Continuiamo la nostra incursione nella storia dei processi agli animali, spostandoci indietro nel tempo fino a un periodo storico di grande subbuglio per il nostro caro vecchio continente: la Rivoluzione Francese.
Vi abbiamo già raccontato qualche giorno fa l’incredibile storia (vera, lo giuriamo!) della scimmia processata per “ubbriachezza” molesta, una vicenda dai toni grottesca degna della America di fine Ottocento. Nulla di cui stupirsi.
Questa volta, ci spostiamo nel cuore dell’Europa e attingiamo a piene mani dal capolavoro letterario di Carlo D’Addosio, la folle miscellanea intitolata Bestie delinquenti pubblicata nel 1892 che abbiamo riscoperto e pubblicato con Le Lucerne.
Impostiamo così la nostra macchina del tempo fino all’epoca della Rivoluzione Francese, e conosciamo due simpatici animali: un cane reazionario e un merlo rivoluzionario.
Ci immaginiamo d’Addosio, anche lui come noi, intento a sfogliare un tomo intitolato Mémoires sur les Prisons, e scovarci la sentenza – datata 27 brumaio anno II (cioè 17 novembre 1793) – di condanna a morte nei confronti di un uomo e del suo cane.
Ci troviamo in pieno Regime del Terrore, un periodo in cui bastava un’accusa, anche infondata, per essere condannati e persino giustiziati come nemici della rivoluzione. Nel caso della nostra storia, bastarono un paio di morsi ben assestati.
Pare che, all’epoca, un tale di nome Saint-Prix avesse coinvolto il suo cagnolino nei propri misfatti, istigandolo a morsicare i polpacci di un venditore di giornali liberali.
Quando l’uomo finì a processo, il povero cane fu ritenuto colpevole tanto quanto il padrone. Anche l’atto del cane costituiva d’altronde una vera e propria “manovra anti-rivoluzionaria”.

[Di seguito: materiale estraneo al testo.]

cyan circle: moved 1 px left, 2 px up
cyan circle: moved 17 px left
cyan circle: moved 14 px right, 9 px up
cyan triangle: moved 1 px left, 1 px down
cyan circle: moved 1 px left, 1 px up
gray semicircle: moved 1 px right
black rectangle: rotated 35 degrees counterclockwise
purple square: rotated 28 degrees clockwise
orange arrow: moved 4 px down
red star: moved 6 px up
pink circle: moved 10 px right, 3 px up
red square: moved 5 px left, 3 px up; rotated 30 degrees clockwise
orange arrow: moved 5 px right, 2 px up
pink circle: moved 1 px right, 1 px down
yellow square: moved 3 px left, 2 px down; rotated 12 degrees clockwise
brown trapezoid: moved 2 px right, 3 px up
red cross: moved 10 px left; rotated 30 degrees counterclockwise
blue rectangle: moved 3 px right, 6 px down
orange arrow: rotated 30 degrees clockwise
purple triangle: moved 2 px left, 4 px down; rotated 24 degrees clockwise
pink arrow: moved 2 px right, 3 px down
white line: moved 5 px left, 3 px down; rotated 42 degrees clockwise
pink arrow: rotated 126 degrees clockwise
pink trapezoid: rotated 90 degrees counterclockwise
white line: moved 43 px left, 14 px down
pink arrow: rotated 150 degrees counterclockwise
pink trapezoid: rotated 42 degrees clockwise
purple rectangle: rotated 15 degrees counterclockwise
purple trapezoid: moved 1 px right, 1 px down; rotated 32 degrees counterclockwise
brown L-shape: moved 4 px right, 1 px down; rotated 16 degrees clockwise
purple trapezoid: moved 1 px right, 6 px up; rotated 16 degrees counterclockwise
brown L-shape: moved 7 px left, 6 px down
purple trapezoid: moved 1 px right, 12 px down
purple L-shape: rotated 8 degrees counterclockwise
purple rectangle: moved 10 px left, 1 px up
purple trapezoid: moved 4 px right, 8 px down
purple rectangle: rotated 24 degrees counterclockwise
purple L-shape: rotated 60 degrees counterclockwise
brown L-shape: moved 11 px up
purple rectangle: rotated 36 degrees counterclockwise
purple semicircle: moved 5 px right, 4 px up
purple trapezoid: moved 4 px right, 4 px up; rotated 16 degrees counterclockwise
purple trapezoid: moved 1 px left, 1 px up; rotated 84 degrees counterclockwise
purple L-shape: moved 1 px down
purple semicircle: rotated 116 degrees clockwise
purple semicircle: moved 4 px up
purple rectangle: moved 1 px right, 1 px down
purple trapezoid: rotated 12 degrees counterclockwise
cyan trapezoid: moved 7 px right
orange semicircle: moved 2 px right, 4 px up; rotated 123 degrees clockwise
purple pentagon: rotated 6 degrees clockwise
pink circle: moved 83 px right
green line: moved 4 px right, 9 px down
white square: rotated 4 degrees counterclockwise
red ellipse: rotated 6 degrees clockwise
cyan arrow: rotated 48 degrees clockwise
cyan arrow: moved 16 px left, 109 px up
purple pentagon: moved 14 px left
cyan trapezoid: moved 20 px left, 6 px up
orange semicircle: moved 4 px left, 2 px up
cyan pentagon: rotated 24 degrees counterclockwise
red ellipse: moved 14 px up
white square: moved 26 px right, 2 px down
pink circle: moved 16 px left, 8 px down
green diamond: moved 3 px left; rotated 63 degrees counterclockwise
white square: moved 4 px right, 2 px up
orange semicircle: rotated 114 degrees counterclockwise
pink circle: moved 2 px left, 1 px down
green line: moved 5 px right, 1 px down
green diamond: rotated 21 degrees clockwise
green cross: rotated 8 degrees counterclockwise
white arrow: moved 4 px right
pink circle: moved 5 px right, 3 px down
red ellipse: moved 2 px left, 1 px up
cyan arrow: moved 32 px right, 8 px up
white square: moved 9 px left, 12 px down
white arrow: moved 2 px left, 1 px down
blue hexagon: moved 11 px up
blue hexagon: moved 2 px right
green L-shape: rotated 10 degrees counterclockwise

Al cane venne riservato un processo ufficiale, tale e quale a quello del suo padrone, avviato dall’accusatore pubblico Antoine Quentin Fouquier de Tinville, feroce magistrato di Robespierre. Ne parlò M. E. Campardon nella sua Histoire du Tribunal Revolutionnaire de Paris, riportando anche l’intero processo verbale. Fu solo al termine del solenne processo che il cane venne ucciso, in presenza di un ispettore di polizia e di un sergente di un vicino posto di guardia.
D’Addosio si mostra sconvolto quanto noi nel riportare questa vicenda, commentando che “persino gli uomini della rivoluzione francese non si mantennero immuni da tali stupide usanze!”. Anche se c’è da dire che per lo meno al cane era stato concesso un qualche processo, per quanto sommario.
Per fare da controcanto all’accusa nei confronti del cane reazionario, il nostro d’Addosio cita poi un’altra sua lettura, dalle pagine della Storia d’Italia dal 1799 al 1814 di Giovanni De Castro. E infatti questa volta siamo in Italia, precisamente a Milano.
“Durante la reazione austro-russa in Milano, nel 1799, furono incarcerate molte persone innocenti, tra cui un bambino che gridava: Viva la Francia! La commissione di polizia si fè portare innanzi un merlo, che cantava il “Ça ira” e che ripeté la sua lezione innanzi al commissario Bazzetta”.
Un merlo rivoluzionario, quindi. Di lui, però, non ci è dato sapere se fu sottoposto a processo, né che fine abbia fatto. Se però volete farvi una idea su cosa stesse cantando, vi suggeriamo la versione di Édith Piaf.